## To do
Please quote all of the material below word for word, leaving out the pictures.

Picture annotation entries:
begin

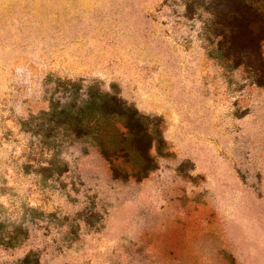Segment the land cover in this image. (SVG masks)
<instances>
[{
	"label": "rangeland",
	"instance_id": "rangeland-1",
	"mask_svg": "<svg viewBox=\"0 0 264 264\" xmlns=\"http://www.w3.org/2000/svg\"><path fill=\"white\" fill-rule=\"evenodd\" d=\"M226 2L0 0V264H264V41L229 53ZM67 81L160 129L147 176L52 117Z\"/></svg>",
	"mask_w": 264,
	"mask_h": 264
},
{
	"label": "trees",
	"instance_id": "trees-1",
	"mask_svg": "<svg viewBox=\"0 0 264 264\" xmlns=\"http://www.w3.org/2000/svg\"><path fill=\"white\" fill-rule=\"evenodd\" d=\"M217 10L231 20L232 32L224 42L229 53L240 62L257 64L264 41L263 0H227L224 10ZM62 86L69 93L52 102V117L74 136L94 144L114 176L140 179L156 167L151 149L160 129H154L135 105L96 85L84 89L67 81Z\"/></svg>",
	"mask_w": 264,
	"mask_h": 264
}]
</instances>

end

## Answer to this task
Segment the land cover in this image. (SVG masks)
<instances>
[{
	"label": "rangeland",
	"instance_id": "rangeland-1",
	"mask_svg": "<svg viewBox=\"0 0 264 264\" xmlns=\"http://www.w3.org/2000/svg\"><path fill=\"white\" fill-rule=\"evenodd\" d=\"M226 2L0 0V264H264V41L229 53ZM67 81L160 129L147 176L52 117Z\"/></svg>",
	"mask_w": 264,
	"mask_h": 264
},
{
	"label": "trees",
	"instance_id": "trees-1",
	"mask_svg": "<svg viewBox=\"0 0 264 264\" xmlns=\"http://www.w3.org/2000/svg\"><path fill=\"white\" fill-rule=\"evenodd\" d=\"M217 10L231 20L232 32L224 42L229 53L240 62L257 64L264 41L263 0H227L224 10ZM62 86L69 93L52 102V117L74 136L94 144L114 176L140 179L156 167L151 149L160 129H154L135 105L96 85L84 89L67 81Z\"/></svg>",
	"mask_w": 264,
	"mask_h": 264
}]
</instances>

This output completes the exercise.